Framing a Family History Interview

One of my current projects is to put together a memoir of my father-in-law Lou's service in the United States Army during the Korean Conflict. After I worked on Kenny's Choice a few weeks ago, I decided that Lou also had a story waiting to be told. Especially since none of his children really knew the details of his time in Korea.

This project is a bit more involved and here is how I've decided to approach it.

  • Written notes and narrative: I asked the subject to write down his experiences, from the time he received a draft notice in 1951 until he was discharged in early 1954.

    I received 11 handwritten pages which I then transcribed into my working document (in Word 2007). I told Lou that it didn't matter if he jumped around - very often our memories are not linear. It is guaranteed that when I write the final story, I will arrange the incidents in an order that makes the memoir very readable and enjoyable for the reader.

  • Research: Once I've received the written notes from the subject, I pick out keywords or topics such as Pusan, 366th Engineering Airborne Battalion, SCARWAF etc. and go to work. Wikipedia and Google are both great resources for this. I then create a second Word 2007 document with notes, hyperlinks and sources.

  • Clarification: After some research is performed, I will email the subject to clarify topics and incidents in the notes. Very often this will bring out new memories and lead to more research topics. In Lou's case, I was even able to find a message forum where others who served in his battalion wanted to communicate with their buddies via email. He was fascinated and delighted by this.

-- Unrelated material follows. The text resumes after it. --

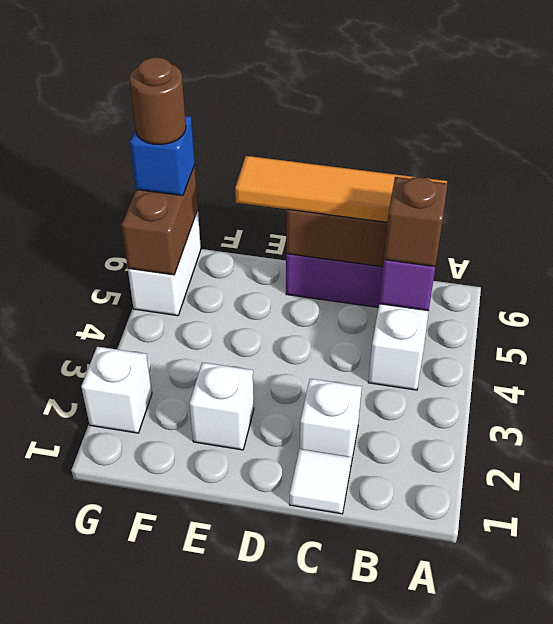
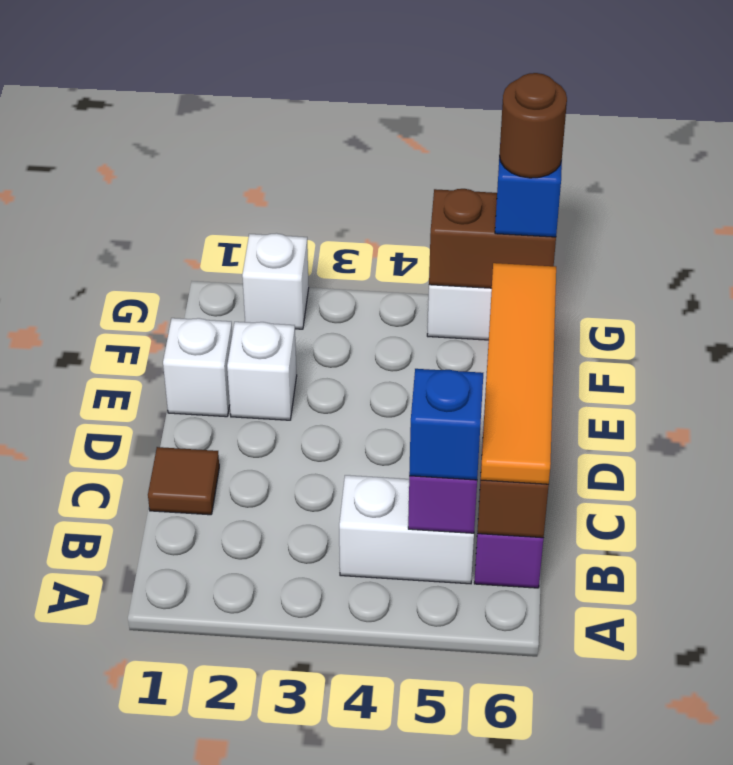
brown brick B5 level 3 -> blue brick B5 level 3
white tile C1 level 1 -> brown tile C1 level 1
white brick C2 level 1 -> white brick E1 level 1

    The clarification process is very important. In this project, Lou stated that he was transported from Oakland, California to Yokahama, Japan on "the Anderson." Well my research had shown that the USS Anderson was decommissioned and scuttled in 1946 which didn't make sense. Further research showed that he was on the USS R.B. Anderson DD-786 Destroyer class. Wikipedia has great records on many of the United States war ships.

  • Interview questions: Next, I set off to construct meaningful questions that can be answered either in written form or recorded audio form. Other genea-bloggers know I look at family history from some odd angles and this of course can lead to challenging questions such as: Did you or your group use any racial slang to describe Koreans or other people? Were there black men in your battalion? (I had done research and knew that since WWII the Armed Forces were working on integration of blacks into the service units) What did you do for recreation? How did you feel about being drafted?

  • Interview: At first Lou balked at being interviewed since he didn't really see the value in such an endeavor. But as we began the process of piecing together his story, he came to understand that an interview framed with challenging questions can really help to flesh out the story.

    Right now, I don't have recording apparatus and I've come up with a somewhat ingenious way of doing the interview. I rely upon web conferencing software that can record audio and visual content into a .wmv file saved locally. It allows the participant to basically hold a phone conversation with you and if they want to follow along on screen they can. Later I can play back the recording to review pertinent points such as medals earned, places visited etc. This arrangement also allows me to sit at home and conduct the interview without having to travel long distances.

I'd be interested to know how other genea-bloggers handle a memoir type family history project from start to finish. Any tips? Any do's or dont's?

Photo: Ed Farren, my great-great grandmother Bridget Farren McGinnes' brother, during the Spanish American War.